Klasik şiiri, ilk muhtevasında değiştirme yoluna giden Tanzimat aydınının sonraki kuşaklara sirayet edecek somut olgu ihtiyacı, pozitivist retorik anlatım olanaklarının hemen hemen tüm hayat düsturlarını edebiyat üzerinde deneyen şiirsel anlatımları, romanları ve tiyatro metinlerini kurgularken, Müslüman düşünceyi ve toplumsal hafızada din algısından bağımsız olmamış bir gelenek düşüncesini baskı altına almıştır. Devrin siyasî Avrupaî düşünceleri Voltaire ve Rousseau çağının insan kavramlarıyla veya pozitivist bir varlık sorgulaması olarak manzumelerde yer alırken; roman, hikâye, tiyatro, anı ve mektuplarda söz konusu insan kavramlarıyla yaşayan sosyolojik bir elitist kesime mahsus davranış prensipleri Müslüman düşüncenin biriktirdiği kadim Doğu hikâyeleriyle karma karışık bir üslupla anlatılmıştır. Bu bağlamda Müslüman düşüncesi, sathi modernleşme çabalarının dışına atılmış, hem olgu dünyası hem pratik toplumsal endişeleriyle dönemin siyasî tarzında ve edebî etkinliğinde giderek görmezden gelinmiştir. Modernizm olgusunun İslâmî düşünce kaynaklarında meydana getirdiği dönüşümün en önemli takipçileri Tanzimat döneminin aydınları olmuştur. Bu devre ait aydın kimliği, pozitivizmin inşa etmeye çalıştığı dünya görüşü çerçevesinde bir görüntüye sahiptir. Az ya da çok çağın pozitivist siyasetinden etkilenen aydınlar, Müslüman düşünce formasyonlarına ilişkin kabul ve itiraz yöntemlerinde, belirtilen çağın yani aydınlanmanın kavramsal çerçevesinden ve epistemolojik kültür alanından bağımsız hareket edememişlerdir. İslâmcılığın dahi kimi zaman bu yörüngeye girmesi de, aydınlanmanın Müslüman düşünce ve medeniyetine yaptığı tahrip ve tesiri gösterebilmesi bakımından dikkate değer ve düşündürücüdür.
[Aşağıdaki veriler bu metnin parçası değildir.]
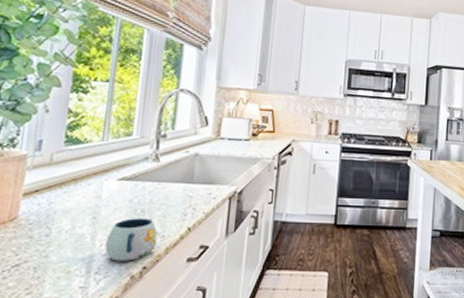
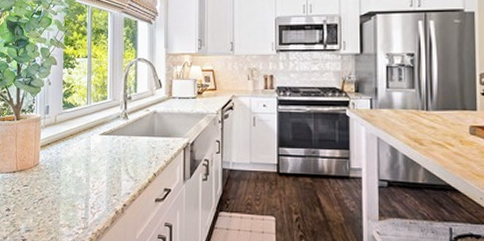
mug: present [105,218,158,261] -> none [96,165,132,200]

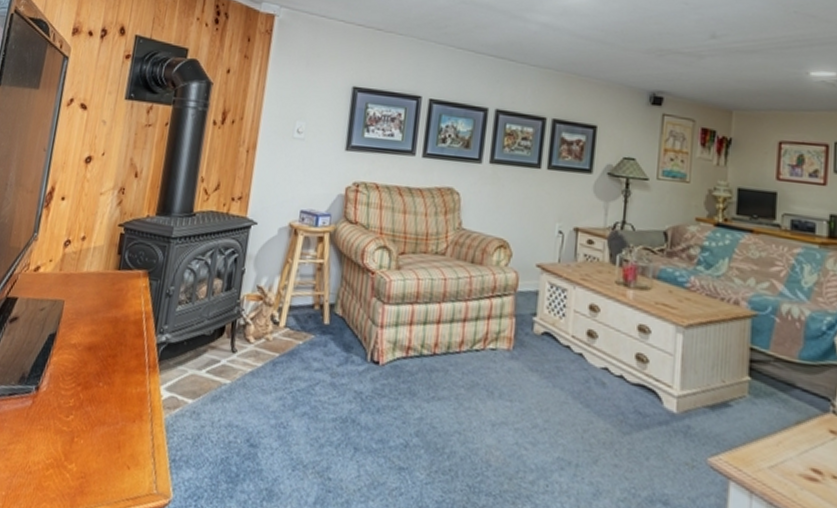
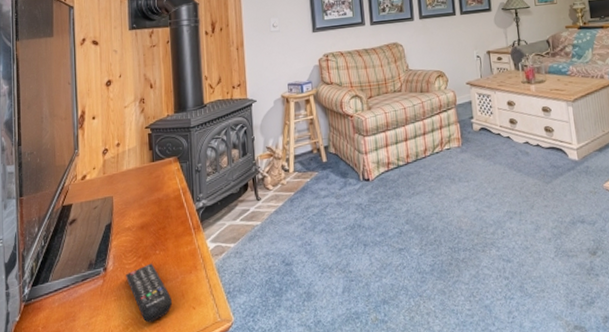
remote control: none [58,395,106,471] -> present [126,263,173,323]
Sonuç olarak, Müslüman düşüncenin ve İslâmcılığın Tanzimat devri yeniliğiyle karşı karşıya geldiği edebî alan, sadece sanat bahsinin tartışıldığı bir sürecin adı olmamıştır. Politik, toplumsal, kültürel ve edebî çerçevede devrin seküler temayülleriyle dışlanan Müslüman düşüncenin, kendi havzasında ve kaynaklarında medeniyet savaşı verişinin analizi, aynı zamanda her medeniyet için elzem olan gelişme ve çağa uyum sağlama mütekabiliyeti ve uygarlıkların hangi Voltaire’ine intisap edeceği, tereddütlü bir sorgulama alanı olarak önümüzde durmaktadır.